Paul Crossman, Chair of the Campaign for Pubs and a publican in York said:

“The current Government have shown that they don’t care about pubs closing and have shown who’s side they are on, it’s the global brewers and big pubcos and developers, not publicans, pubs and the communities that value them.

“Yet again, Jeremy Hunt trots out the myth that an alcohol duty freeze will help pubs, when the reality it is makes negligible difference and does nothing to deal with the real issues of rising bills and prices and the whole cost-of-living crisis. All it does it give a big tax break to the big brewer and pubcos. Once again Jeremy Hunt and Rishi Sunak have shown that they won’t help pubs and will stand by as they fail, they are out of touch and thankfully, nearly out of time”.

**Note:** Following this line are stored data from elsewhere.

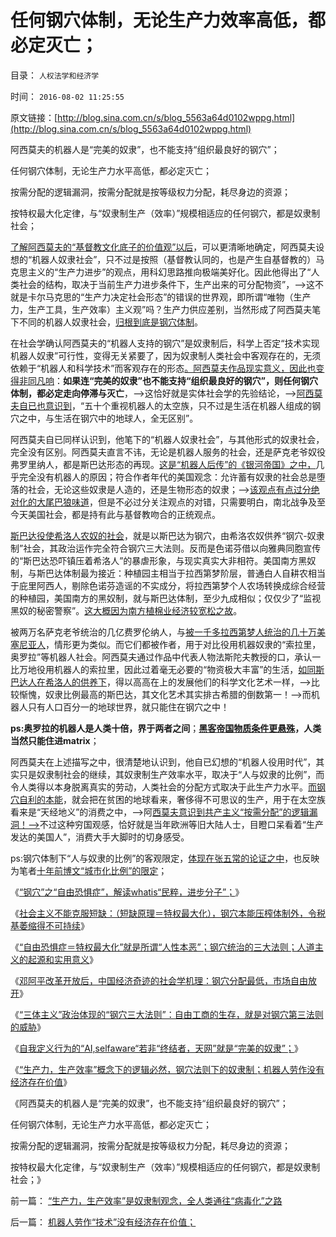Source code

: # 任何钢穴体制，无论生产力效率高低，都必定灭亡；

目录： `人权法学和经济学` 

时间： `2016-08-02 11:25:55` 

原文链接：[http://blog.sina.com.cn/s/blog_5563a64d0102wppg.html](http://blog.sina.com.cn/s/blog_5563a64d0102wppg.html)

阿西莫夫的机器人是“完美的奴隶”，也不能支持“组织最良好的钢穴”；

任何钢穴体制，无论生产力水平高低，都必定灭亡；

按需分配的逻辑漏洞，按需分配就是按等级权力分配，耗尽身边的资源；

按特权最大化定律，与“奴隶制生产（效率）”规模相适应的任何钢穴，都是奴隶制社会；

[了解阿西莫夫的“基督教文化底子的价值观”以后](../../../2016/7/18/《银河帝国》述说“基督教的价值观和理想社会”及其错误；.md)，可以更清晰地确定，阿西莫夫设想的“机器人奴隶社会”，只不过是按照（基督教认同的，也是产生自基督教的）马克思主义的“生产力进步”的观点，用科幻思路推向极端美好化。因此他得出了“人类社会的结构，取决于当前生产力进步条件下，生产出来的可分配物资”，——>这不就是卡尔马克思的“生产力决定社会形态”的错误的世界观，即所谓“唯物（生产力，生产工具，生产效率）主义观”吗？生产力供应差别，当然形成了阿西莫夫笔下不同的机器人奴隶社会，[归根到底是钢穴体制](../../../2016/7/19/阿西莫夫推演社会主义痼疾，公有制未来的《钢穴，裸阳》.md)。

在社会学确认阿西莫夫的“机器人支持的钢穴”是奴隶制后，科学上否定“技术实现机器人奴隶”可行性，变得无关紧要了，因为奴隶制人类社会中客观存在的，无须依赖于“机器人和科学技术”而客观存在的形态[。阿西莫夫作品现实意义，因此也变得非同凡响](../../../2016/7/18/《银河帝国》述说“基督教的价值观和理想社会”及其错误；.md)：**如果连“完美的奴隶”也不能支持“组织最良好的钢穴”，则任何钢穴体制，都必定走向停滞与灭亡**，——>这恰好就是实体社会学的先验结论，——>[阿西莫夫自已也意识到](../../../2016/7/21/阿西莫夫定律；现实体制中的“钢穴，体制内”的钢穴族；.md)，“五十个重视机器人的太空族，只不过是生活在机器人组成的钢穴之中，与生活在钢穴中的地球人，全无区别”。

阿西莫夫自已同样认识到，他笔下的“机器人奴隶社会”，与其他形式的奴隶社会，完全没有区别。阿西莫夫直言不讳，无论是机器人服务的社会，还是萨克老爷奴役弗罗里纳人，都是斯巴达形态的再现。[这是“机器人后传”的《银河帝国》之中，](../../../2016/7/9/《银河帝国》的社会科学成就，仅次于米塞斯的《人类行为》；.md)几乎完全没有机器人的原因；符合作者年代的美国观念：允许蓄有奴隶的社会总是堕落的社会，无论这些奴隶是人造的，还是生物形态的奴隶；——>[该观点有点过分绝对化的大尾巴狼味道](../../../2009/11/18/绝对的真理之大尾巴狼定律.md)，但是不必过分关注观点的对错，只需要明白，南北战争及至今天美国社会，都是持有此与基督教吻合的正统观点。

[斯巴达役使希洛人农奴的社会](../../../2013/3/13/人道主义和感恩图报是奴隶社会的意识形态.md)，就是以斯巴达为钢穴，由希洛农奴供养“钢穴-奴隶制”社会，其政治运作完全符合钢穴三大法则。反而是色诺芬借以向雅典同胞宣传的“斯巴达恐吓镇压着希洛人”的暴虐形象，与现实真实大非相符。美国南方黑奴制，与斯巴达体制最为接近：种植园主相当于拉西第梦阶层，普通白人自耕农相当于庇里阿西人，剔除色诺芬造谣的不实成分，将拉西第梦个人农场转换成综合经营的种植园，美国南方的黑奴制，就与斯巴达体制，至少九成相似；仅仅少了“监视黑奴的秘密警察”。[这大概因为南方植棉业经济较宽松之故](../../../2016/7/23/南北战争前，南北劳动群体的生活水平对比；.md)。

被两万名萨克老爷统治的几亿费罗伦纳人，与[被一千多拉西第梦人统治的几十万美塞尼亚人](../../../2013/3/7/斯巴达军队真正的战斗力.md)，情形更为类似。而它们都被作者，用于对比役用机器奴隶的“索拉里，奥罗拉”等机器人社会。阿西莫夫通过作品中代表人物法斯陀夫教授的口，承认一比万地役用机器人的索拉里，因此过着毫无必要的“物资极大丰富”的生活，[如同斯巴达人在希洛人的供养下](../../../2013/3/11/斯巴达是比较失败的极权.md)，得以高高在上的发展他们的科学文化艺术一样，——>比较惭愧，奴隶比例最高的斯巴达，其文化艺术其实排古希腊的倒数第一！——>而机器人只有人口百分一的地球世界，就只能住在钢穴之中！

**ps:奥罗拉的机器人是人类十倍，界于两者之间**；**[黑客帝国物质条件更悬殊](../../../2016/7/20/《大城，钢穴，黑客帝国》造就体制内的“自由（空旷）恐惧症”.md)，人类当然只能住进matrix**；

阿西莫夫在上述描写之中，很清楚地认识到，他自已幻想的“机器人役用时代”，其实只是奴隶制社会的继续，其奴隶制生产效率水平，取决于“人与奴隶的比例”，而令人类得以本身脱离真实的劳动，人类社会的分配方式取决于此生产力水平。[而钢穴自利的本能](../../../2009/8/1/特权二八定律，特权总令社会负担最大化.md)，就会把在贫困的地球看来，奢侈得不可思议的生产，用于在太空族看来是“天经地义”的消费之中，——>阿[西莫夫意识到共产主义“按需分配”的逻辑漏洞！——>](../../../2013/6/19/公有制强迫臣民接受三个良好的许愿；.md)不过这种穷国观感，恰好就是当年欧洲等旧大陆人士，目瞪口呆看着“生产发达的美国人”，消费大手大脚时的切身感受。

ps:钢穴体制下“人与奴隶的比例”的客观限定，[体现在张五常的论证之中](../../../2011/12/9/根本不存在“张五常的经济学”.md)，也反映为笔者[十年前博文“城市化比例”的限定](../../../2009/8/2/千年城乡人口比例是否遵守着特权最大化定律？.md)；

《[“钢穴”之“自由恐惧症”，解读whatis“民粹，进步分子”；](../../../2016/7/27/“钢穴族”之“自由恐惧症”，whatis“民粹，进步分子”；.md)》

《[社会主义不能克服短缺：（短缺原理＝特权最大化），钢穴本能压榨体制外，令税基萎缩得不可持续](../../../2016/7/28/马克思主义的“钢穴科幻”：生产力进步满足一切需求，解决一切问题.md)》

《[“自由恐惧症＝特权最大化”就是所谓“人性本恶”；钢穴统治的三大法则；人道主义的起源和实用意义](../../../2016/7/29/钢穴统治的三大法则；人道主义的起源和实用性.md)》

《[邓阿平改革开放后，中国经济奇迹的社会学机理：钢穴分配最低，市场自由放开](../../../2016/8/1/市场经济去特权化（去钢穴化）的两个要点.md)》

《[“三体主义”政治体现的“钢穴三大法则”：自由工商的生存，就是对钢穴第三法则的威胁](../../../2016/8/1/“AI机器人”不可能技术实现，机器人永远是科幻；.md)》

《[自我定义行为的“AI,selfaware“若非“终结者，天网”就是“完美的奴隶”；](../../../2016/8/1/“AI机器人”不可能技术实现，机器人永远是科幻；.md)》

《[“生产力，生产效率”概念下的逻辑必然，钢穴法则下的奴隶制；机器人劳作没有经济存在价值](../../../2016/8/1/机器人劳作“技术”没有经济存在价值；.md)》

《阿西莫夫的机器人是“完美的奴隶”，也不能支持“组织最良好的钢穴”；

任何钢穴体制，无论生产力水平高低，都必定灭亡；

按需分配的逻辑漏洞，按需分配就是按等级权力分配，耗尽身边的资源；

按特权最大化定律，与“奴隶制生产（效率）”规模相适应的任何钢穴，都是奴隶制社会；》

前一篇： [“生产力，生产效率”是奴隶制观念，全人类通往“病毒化”之路](../../../2016/8/3/“生产力，生产效率”是奴隶制观念，全人类通往“病毒化”之路.md)

后一篇： [机器人劳作“技术”没有经济存在价值；](../../../2016/8/1/机器人劳作“技术”没有经济存在价值；.md)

Phil Saltonstall, brewer representative of the Campaign for Pubs and founder of Brass Castle Brewery said:

“It comes as no surprise that the multinational brewers and their linked pub companies have been swift to thank the Chancellor for measures announced that do vanishingly little for small independent operators while providing significant rebates for high-volume producers.  As small brewers and their publican colleagues face ever more challenges to trade, the pseudo-monopoly of multinational brewers prove again that they have the power to lobby effectively and skew government response in their favour to stifle competition from UK SME brewing businesses.

“Small brewers are nimble, resilient and our best advocates for the quality and variety in the nation’s favourite drink.  Sadly, the autumn statement does nothing to support these key cultural and societal assets, while instead rewarding multinationals that seek to homogenise our beer drinking experience.”